We are going to see another Podemos from now on, probably condemned to represent only one political current, one that is closely associated with “Pabloism”. [1] In parallel, a neo-populism of the centre is emerging – which could be close to what the German Greens or the Italian 5-star movement represent – which will continue to claim the label of the original Podemos.

It is appropriate for those who, like us, do not identify with either of these projects, to open a new space to the left of them. We hope, in so doing, to offer a distinct path and able to embody a constituent horizon of rupture: a democratic, pluralistic and anti-neoliberal, feminist, anti-racist and eco-socialist alternative, which will facilitate joint work and the cooperation of a broad activist spectrum, capable of gaining electoral support from a broad sector of those at the bottom, opposed to austerity and authoritarian abuses.

Clearly, the election results in Andalusia, as well as the reactionary turn indicated by the polls for the elections of 26 May 2019, precipitated the decision by à ñigo Errejón. [2] The latter finally convinced himself that he had to break with Pablo Iglesias and his team. He also knew that he could count on the support of Manuela Carmena to give credibility to his project as the only way to curb the rise of the reactionary bloc.

* _Data_
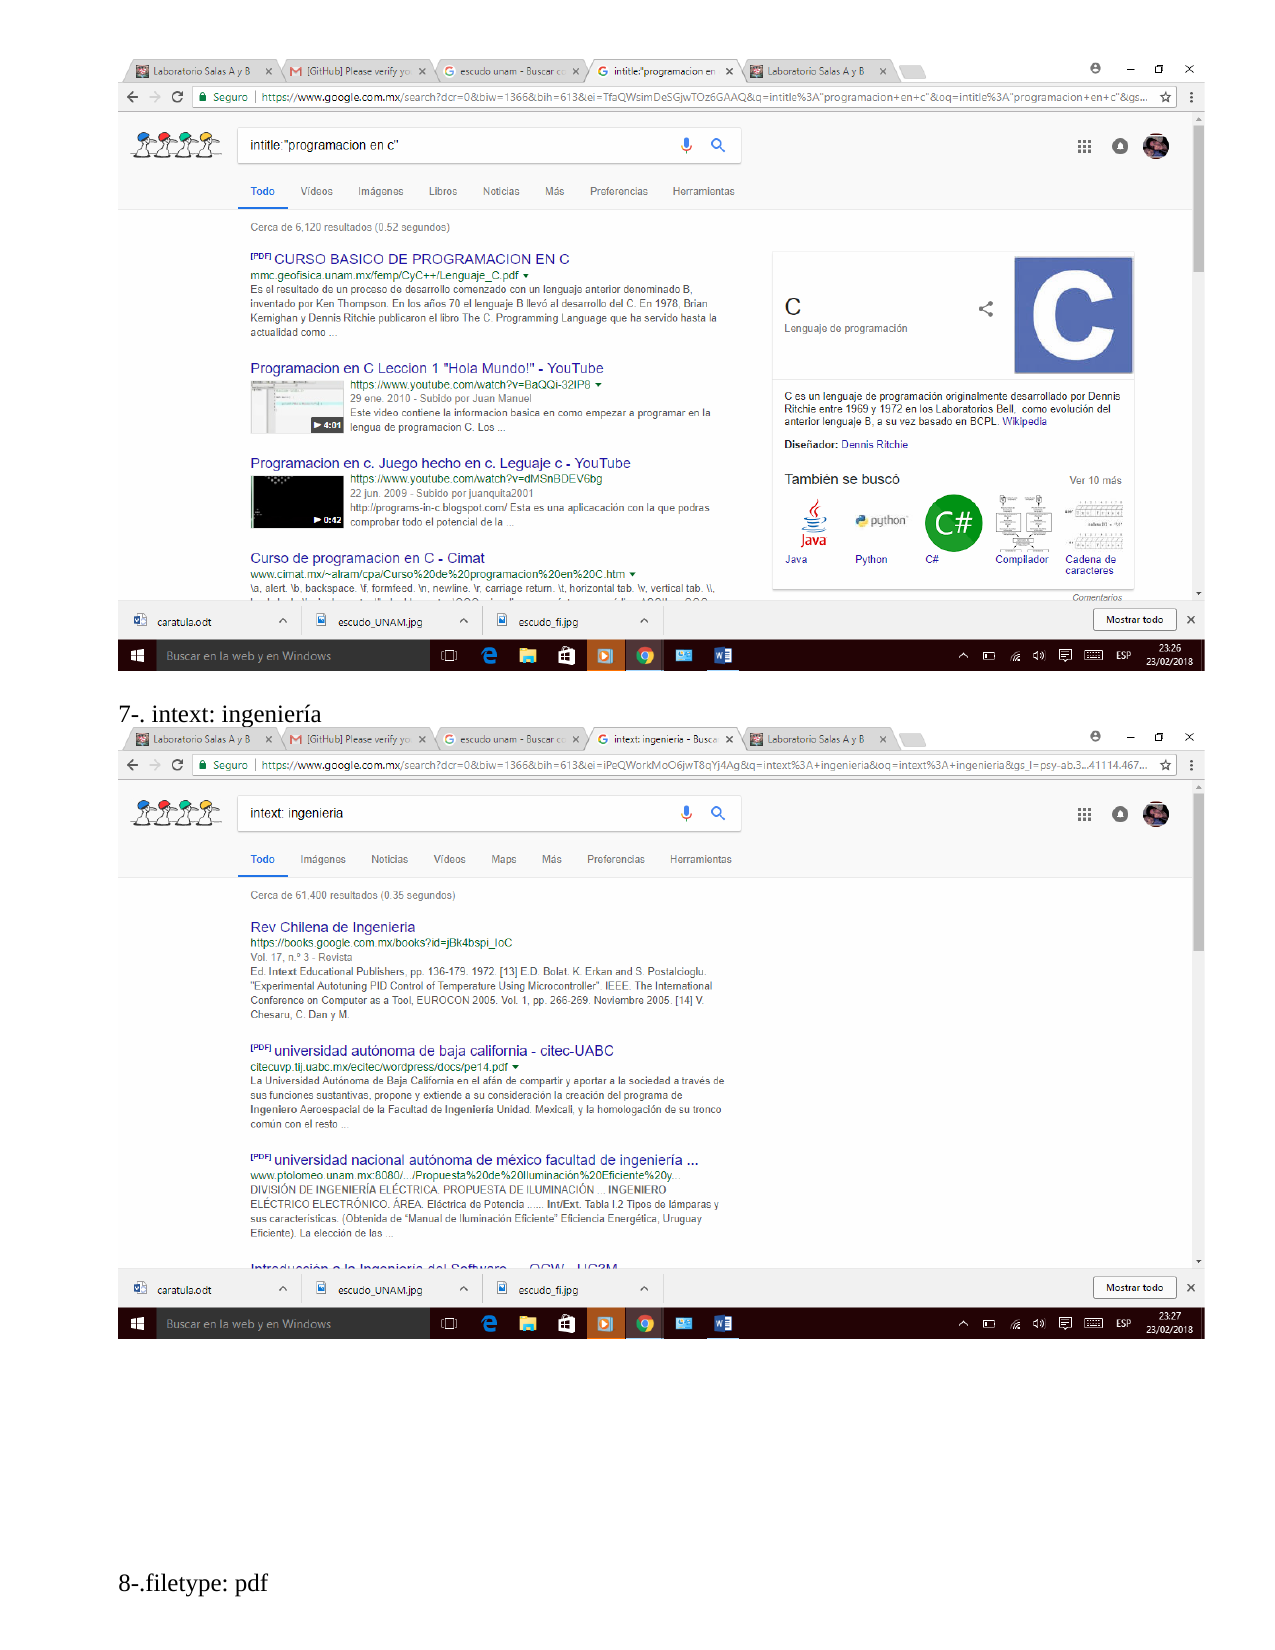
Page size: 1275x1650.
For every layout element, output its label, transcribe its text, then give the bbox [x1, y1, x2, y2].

text 7-. intext: ingeniería [118, 699, 1205, 727]
text 8-.filetype: pdf [118, 1568, 1205, 1597]
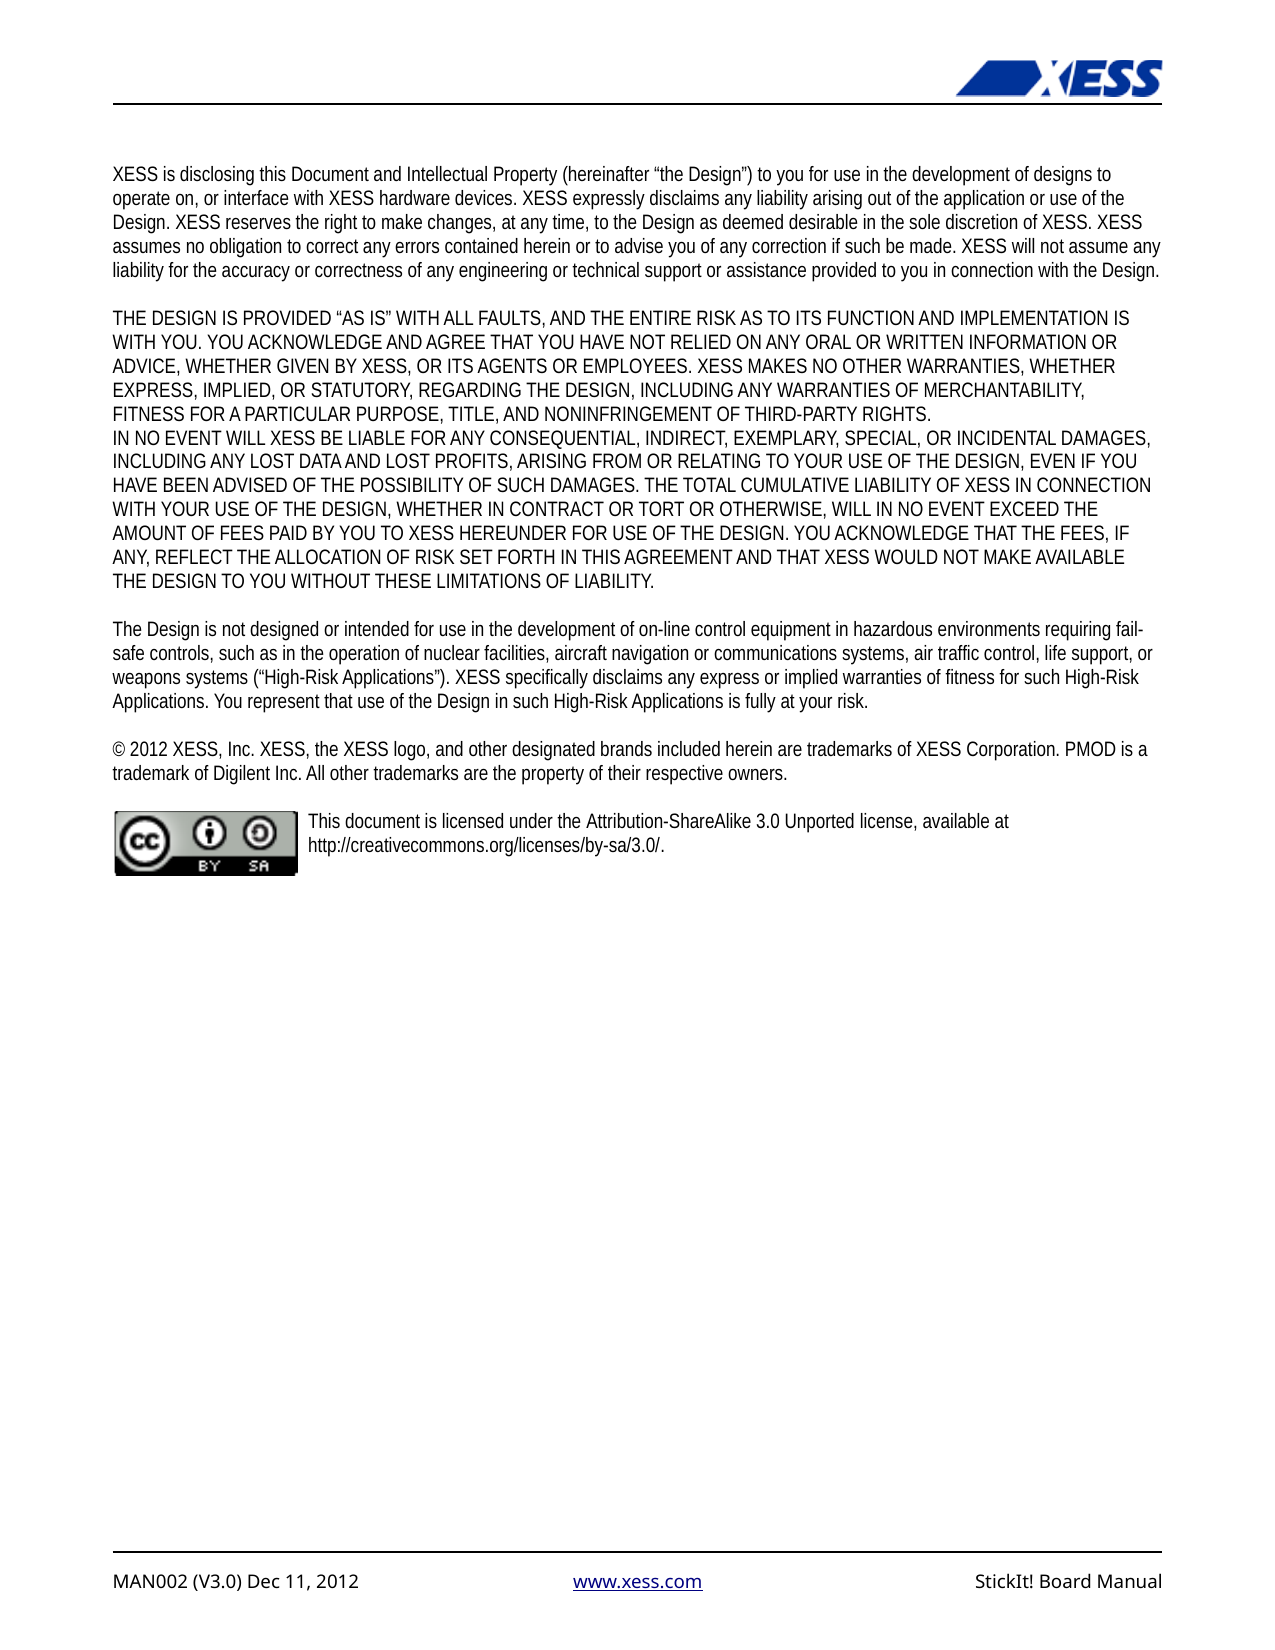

* _Task details_
Retype the passage on Podemos, starting at "Clearly, the election" and ending at "the reactionary bloc.". The listing is separate material and has no connection to the passage on Podemos.

* _Solution_
Clearly, the election results in Andalusia, as well as the reactionary turn indicated by the polls for the elections of 26 May 2019, precipitated the decision by à ñigo Errejón. [2] The latter finally convinced himself that he had to break with Pablo Iglesias and his team. He also knew that he could count on the support of Manuela Carmena to give credibility to his project as the only way to curb the rise of the reactionary bloc.